La bibliothèque libre.
Traduction par Louis de Sacy revue et corrigée par Jules Pierrot.
éditeur Panckoucke (p. 405-407).
XIX.
Pline à Paullinus.

Je vous avouerai ma douceur pour mes gens, d’autant plus franchement, que je sais avec quelle bonté vous traitez les vôtres. J’ai constamment dans l’esprit ce vers d’Homère :

Il eut toujours pour eux le cœur d’un tendre père[1] ;


et je n’oublie point le nom de père de famille, que parmi nous on donne aux maîtres. Mais quand je serais naturellement plus insensible et plus dur, je serais encore touché du triste état où se trouve mon affranchi Zosime : je lui dois d’autant plus d’égards, qu’ils lui sont plus nécessaires.
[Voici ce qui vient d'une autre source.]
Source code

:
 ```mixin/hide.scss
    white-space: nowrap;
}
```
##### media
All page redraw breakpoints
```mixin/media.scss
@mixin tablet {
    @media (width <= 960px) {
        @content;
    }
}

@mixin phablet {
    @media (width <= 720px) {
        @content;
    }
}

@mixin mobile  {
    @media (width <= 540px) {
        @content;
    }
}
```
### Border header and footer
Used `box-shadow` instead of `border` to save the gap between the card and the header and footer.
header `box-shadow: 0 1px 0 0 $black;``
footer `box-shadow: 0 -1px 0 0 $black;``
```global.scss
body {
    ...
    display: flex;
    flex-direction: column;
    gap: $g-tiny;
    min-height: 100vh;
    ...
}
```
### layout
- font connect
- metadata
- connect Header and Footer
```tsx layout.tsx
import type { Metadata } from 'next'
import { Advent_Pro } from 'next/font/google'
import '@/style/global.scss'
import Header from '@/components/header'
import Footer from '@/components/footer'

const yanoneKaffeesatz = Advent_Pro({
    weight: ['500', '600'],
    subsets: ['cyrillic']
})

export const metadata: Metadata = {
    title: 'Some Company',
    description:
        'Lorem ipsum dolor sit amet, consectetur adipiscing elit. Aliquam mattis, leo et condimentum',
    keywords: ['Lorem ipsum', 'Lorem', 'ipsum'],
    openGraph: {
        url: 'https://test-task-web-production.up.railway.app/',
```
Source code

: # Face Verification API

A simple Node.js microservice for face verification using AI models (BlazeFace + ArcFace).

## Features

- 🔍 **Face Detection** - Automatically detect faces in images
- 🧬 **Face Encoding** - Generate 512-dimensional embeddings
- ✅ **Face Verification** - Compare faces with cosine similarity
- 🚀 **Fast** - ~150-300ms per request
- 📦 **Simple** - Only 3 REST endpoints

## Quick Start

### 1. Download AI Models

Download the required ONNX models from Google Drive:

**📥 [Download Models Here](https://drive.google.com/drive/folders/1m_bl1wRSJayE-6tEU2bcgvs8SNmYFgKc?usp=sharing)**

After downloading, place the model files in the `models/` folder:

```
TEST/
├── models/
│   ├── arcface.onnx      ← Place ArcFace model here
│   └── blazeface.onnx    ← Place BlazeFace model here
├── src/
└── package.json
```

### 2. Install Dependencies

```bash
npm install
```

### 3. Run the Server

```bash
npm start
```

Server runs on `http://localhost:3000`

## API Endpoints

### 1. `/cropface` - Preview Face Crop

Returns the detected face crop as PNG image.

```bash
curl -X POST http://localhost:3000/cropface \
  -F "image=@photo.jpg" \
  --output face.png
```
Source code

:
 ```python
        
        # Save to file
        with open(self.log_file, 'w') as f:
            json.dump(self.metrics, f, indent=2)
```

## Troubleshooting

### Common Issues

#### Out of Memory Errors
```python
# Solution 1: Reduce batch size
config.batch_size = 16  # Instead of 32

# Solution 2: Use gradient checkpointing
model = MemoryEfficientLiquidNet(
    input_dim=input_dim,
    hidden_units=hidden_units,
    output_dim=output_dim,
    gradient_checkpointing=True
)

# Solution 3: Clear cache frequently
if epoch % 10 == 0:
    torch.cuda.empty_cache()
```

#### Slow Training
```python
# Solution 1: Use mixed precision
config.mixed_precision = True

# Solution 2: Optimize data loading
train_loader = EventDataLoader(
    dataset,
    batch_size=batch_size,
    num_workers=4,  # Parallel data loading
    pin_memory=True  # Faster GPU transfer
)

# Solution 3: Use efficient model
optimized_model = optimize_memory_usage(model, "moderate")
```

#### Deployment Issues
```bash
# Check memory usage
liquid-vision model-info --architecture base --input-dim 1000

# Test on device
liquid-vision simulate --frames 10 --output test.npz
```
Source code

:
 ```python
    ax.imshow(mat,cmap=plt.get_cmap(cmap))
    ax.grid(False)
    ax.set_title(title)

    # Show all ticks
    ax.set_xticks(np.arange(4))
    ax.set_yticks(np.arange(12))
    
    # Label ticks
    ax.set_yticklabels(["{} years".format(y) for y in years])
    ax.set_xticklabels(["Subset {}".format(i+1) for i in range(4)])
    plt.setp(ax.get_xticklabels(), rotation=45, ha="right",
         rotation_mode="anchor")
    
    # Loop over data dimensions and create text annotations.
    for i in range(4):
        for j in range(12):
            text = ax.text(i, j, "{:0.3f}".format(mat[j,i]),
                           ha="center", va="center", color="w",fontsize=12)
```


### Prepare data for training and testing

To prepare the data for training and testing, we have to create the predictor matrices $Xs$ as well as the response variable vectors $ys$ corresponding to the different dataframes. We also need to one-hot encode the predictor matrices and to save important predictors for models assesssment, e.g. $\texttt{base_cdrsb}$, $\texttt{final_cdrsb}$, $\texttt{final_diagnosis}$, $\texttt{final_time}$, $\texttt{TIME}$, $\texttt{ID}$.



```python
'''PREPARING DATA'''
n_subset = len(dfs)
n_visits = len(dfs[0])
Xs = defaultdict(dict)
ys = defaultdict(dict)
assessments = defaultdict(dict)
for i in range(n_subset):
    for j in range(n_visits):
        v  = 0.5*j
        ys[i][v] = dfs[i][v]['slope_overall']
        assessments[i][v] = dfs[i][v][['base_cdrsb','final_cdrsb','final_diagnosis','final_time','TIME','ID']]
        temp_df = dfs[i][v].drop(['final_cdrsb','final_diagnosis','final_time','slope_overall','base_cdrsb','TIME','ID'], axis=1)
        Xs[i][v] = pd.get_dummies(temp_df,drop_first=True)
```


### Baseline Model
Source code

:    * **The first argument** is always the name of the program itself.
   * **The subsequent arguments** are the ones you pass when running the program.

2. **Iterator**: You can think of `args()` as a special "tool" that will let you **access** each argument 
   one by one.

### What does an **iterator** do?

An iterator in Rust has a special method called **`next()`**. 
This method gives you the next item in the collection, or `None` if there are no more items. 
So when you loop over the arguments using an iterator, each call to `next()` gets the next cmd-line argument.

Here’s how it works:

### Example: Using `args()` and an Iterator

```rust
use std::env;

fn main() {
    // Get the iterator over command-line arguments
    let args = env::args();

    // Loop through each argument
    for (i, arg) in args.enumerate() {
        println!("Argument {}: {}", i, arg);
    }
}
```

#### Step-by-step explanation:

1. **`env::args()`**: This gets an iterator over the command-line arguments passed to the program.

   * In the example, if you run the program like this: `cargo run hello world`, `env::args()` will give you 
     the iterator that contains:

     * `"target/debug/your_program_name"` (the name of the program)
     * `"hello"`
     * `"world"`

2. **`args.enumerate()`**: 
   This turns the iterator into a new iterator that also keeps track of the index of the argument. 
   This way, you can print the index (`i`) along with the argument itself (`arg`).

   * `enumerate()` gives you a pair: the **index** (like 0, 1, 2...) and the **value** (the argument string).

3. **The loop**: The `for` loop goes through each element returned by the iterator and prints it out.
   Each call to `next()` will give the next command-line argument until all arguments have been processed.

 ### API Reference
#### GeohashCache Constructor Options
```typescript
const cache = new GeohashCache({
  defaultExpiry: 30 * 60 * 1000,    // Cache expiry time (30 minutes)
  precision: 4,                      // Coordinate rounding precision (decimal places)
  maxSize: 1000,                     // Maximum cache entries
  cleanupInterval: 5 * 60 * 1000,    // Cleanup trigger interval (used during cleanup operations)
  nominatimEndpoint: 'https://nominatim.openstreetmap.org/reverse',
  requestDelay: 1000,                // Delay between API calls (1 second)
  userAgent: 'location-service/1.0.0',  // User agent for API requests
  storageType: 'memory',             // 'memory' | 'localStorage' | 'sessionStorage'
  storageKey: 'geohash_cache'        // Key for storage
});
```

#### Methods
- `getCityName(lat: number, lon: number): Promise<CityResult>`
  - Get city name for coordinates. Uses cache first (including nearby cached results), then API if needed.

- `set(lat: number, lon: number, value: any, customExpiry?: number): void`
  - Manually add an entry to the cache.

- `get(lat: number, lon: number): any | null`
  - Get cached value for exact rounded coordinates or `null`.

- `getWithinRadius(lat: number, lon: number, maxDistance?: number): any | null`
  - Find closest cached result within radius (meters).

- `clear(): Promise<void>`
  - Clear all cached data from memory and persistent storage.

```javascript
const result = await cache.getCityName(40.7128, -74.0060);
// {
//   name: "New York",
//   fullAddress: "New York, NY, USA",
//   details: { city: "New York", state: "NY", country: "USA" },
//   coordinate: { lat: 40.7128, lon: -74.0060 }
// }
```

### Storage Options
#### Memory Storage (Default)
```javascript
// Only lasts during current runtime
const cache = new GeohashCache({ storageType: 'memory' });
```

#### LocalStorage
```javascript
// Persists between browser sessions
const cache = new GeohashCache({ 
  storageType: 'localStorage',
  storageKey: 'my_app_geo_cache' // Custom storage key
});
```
Il est fidèle [2], complaisant, instruit : son talent principal, et son titre, pour ainsi dire, c’est celui de comédien. Il déclame avec force, avec goût, avec justesse, même avec grâce, et il sait jouer de la lyre, mieux qu’un comédien n’a besoin de le savoir[3]. Ce n’est pas tout : il lit des harangues, des histoires et des vers, comme s’il n’avait jamais fait autre chose.

Je suis entré dans tout ce détail, pour vous apprendre combien cet homme seul me rend de services, et de services agréables. Ajoutez-y l’affection que j’ai pour lui depuis long-temps, et que son danger a redoublée : car nous sommes faits ainsi ; rien ne donne plus d’ardeur et de vivacité à notre tendresse, que la crainte de perdre ce que nous aimons. Et ce n’est pas la première fois que je crains pour sa vie. Il y a quelques années que, déclamant avec force et avec véhémence, il vint tout à coup à cracher le sang. Je l’envoyai en Égypte pour se rétablir ; et après y avoir fait un long séjour, il en est revenu depuis peu en assez bon état. Mais ayant voulu forcer sa voix plusieurs jours de suite, une petite toux le menaça d’une rechute ; et bientôt après, son crachement de sang le reprit. Pour essayer de le guérir, j’ai résolu de l’envoyer à votre terre de Frioul. Je me souviens de vous avoir souvent ouï dire que l’air y est fort sain[4], et le lait très-bon pour ces sortes de maladies. Je vous supplie donc de vouloir bien écrire à vos gens de le recevoir dans votre maison, et de lui donner tous les secours qui lui seront nécessaires. Il n’abusera pas de vos bontés : car il est si sobre et si modéré, qu’il refuse, non-seulement les douceurs que peut demander l’état d’un malade, mais les choses même que cet état semble exiger. Je lui donnerai pour son voyage ce qu’il faut à un homme qui va chez vous. Adieu.


  1. Il eut toujours pour eux, etc. Homère, Odyss. ii, 47.
  2. Il est fidèle. J’ai lu est homo : c’est la leçon des dernières éditions. Dans le texte joint à la traduction de De Sacy, il y avait seulement homo probus.
  3. Mieux qu’un comédien n’a besoin de le savoir. Ce n’est pas, mieux qu’il appartient à un comédien, comme l’a traduit De Sacy : il y a entre les deux expressions une nuance qu’on apercevra aisément.
  4. L’air y est fort sain. J’ai conservé la leçon du texte de De Sacy, ibi et aerem salubrem, quoique je trouve dans l’édition de Schæfer, tibi et aera salubrem, sans aucune note qui annonce une yariété de leçon. Le texte sur lequel De Sacy a traduit me semble plus naturel, et le changement de tibi en ibi n’est pas si hardi, qu’on ne puisse se le permettre, sans l’autorité des manuscrits.